## TASK REQUIREMENTS
Begin at the line containing "استریل کردن (Strelize" in the entries below and end at the line containing "gemaakt voor de natte en modderige…"; transcribe that range exactly and nothing outside it.

[INFORMATION PROVIDED — start]

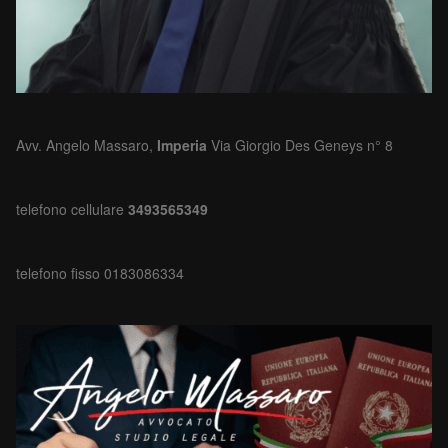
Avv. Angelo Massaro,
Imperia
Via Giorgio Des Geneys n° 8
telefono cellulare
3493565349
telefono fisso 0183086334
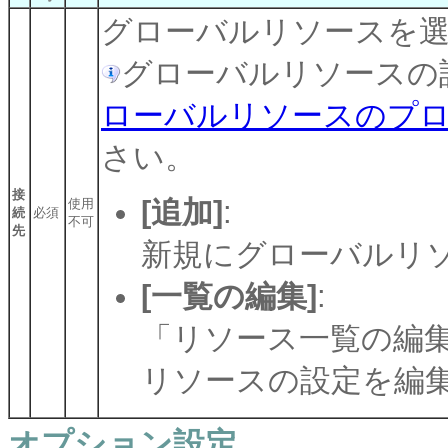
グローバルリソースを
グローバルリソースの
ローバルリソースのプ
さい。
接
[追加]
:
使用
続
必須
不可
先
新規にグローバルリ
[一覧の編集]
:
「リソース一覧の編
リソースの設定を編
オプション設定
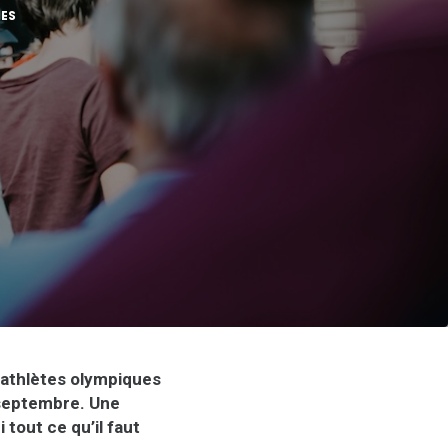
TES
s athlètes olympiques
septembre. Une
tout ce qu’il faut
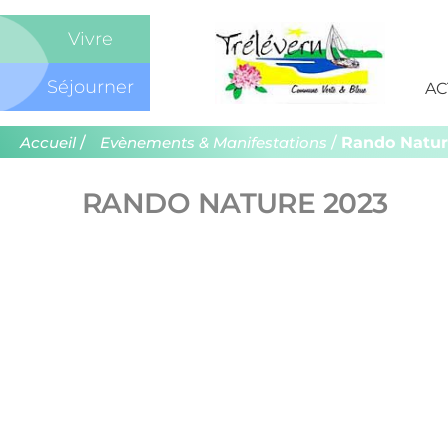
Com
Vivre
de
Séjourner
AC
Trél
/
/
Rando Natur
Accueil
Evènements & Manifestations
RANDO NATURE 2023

[INFORMATION PROVIDED — finish]
[INFORMATION PROVIDED — start]

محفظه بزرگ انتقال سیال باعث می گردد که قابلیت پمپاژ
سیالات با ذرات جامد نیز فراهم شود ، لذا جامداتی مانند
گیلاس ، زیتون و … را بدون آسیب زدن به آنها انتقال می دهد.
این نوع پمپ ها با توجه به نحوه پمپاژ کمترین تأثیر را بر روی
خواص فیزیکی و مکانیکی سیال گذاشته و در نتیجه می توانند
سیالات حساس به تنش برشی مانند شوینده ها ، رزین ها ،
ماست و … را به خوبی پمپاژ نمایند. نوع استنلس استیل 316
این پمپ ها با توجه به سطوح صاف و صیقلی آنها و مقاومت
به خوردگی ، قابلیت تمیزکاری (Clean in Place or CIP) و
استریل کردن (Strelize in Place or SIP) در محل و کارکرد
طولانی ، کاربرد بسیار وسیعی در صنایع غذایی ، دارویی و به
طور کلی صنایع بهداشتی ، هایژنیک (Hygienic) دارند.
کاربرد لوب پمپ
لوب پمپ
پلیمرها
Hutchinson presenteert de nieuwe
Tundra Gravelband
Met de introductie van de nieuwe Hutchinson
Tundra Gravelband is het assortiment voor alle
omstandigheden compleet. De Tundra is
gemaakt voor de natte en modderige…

[INFORMATION PROVIDED — finish]
[INFORMATION PROVIDED — start]

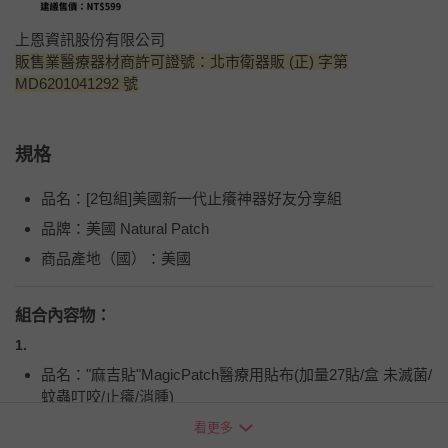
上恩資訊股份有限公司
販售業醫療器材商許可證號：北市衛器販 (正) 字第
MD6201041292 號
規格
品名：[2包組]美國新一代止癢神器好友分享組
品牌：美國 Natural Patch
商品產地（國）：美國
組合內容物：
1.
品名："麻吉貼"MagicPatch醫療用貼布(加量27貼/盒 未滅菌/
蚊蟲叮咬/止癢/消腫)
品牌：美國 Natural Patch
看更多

[INFORMATION PROVIDED — finish]

## RESPONSE TO THE EXERCISE
استریل کردن (Strelize in Place or SIP) در محل و کارکرد
طولانی ، کاربرد بسیار وسیعی در صنایع غذایی ، دارویی و به
طور کلی صنایع بهداشتی ، هایژنیک (Hygienic) دارند.
کاربرد لوب پمپ
لوب پمپ
پلیمرها
Hutchinson presenteert de nieuwe
Tundra Gravelband
Met de introductie van de nieuwe Hutchinson
Tundra Gravelband is het assortiment voor alle
omstandigheden compleet. De Tundra is
gemaakt voor de natte en modderige…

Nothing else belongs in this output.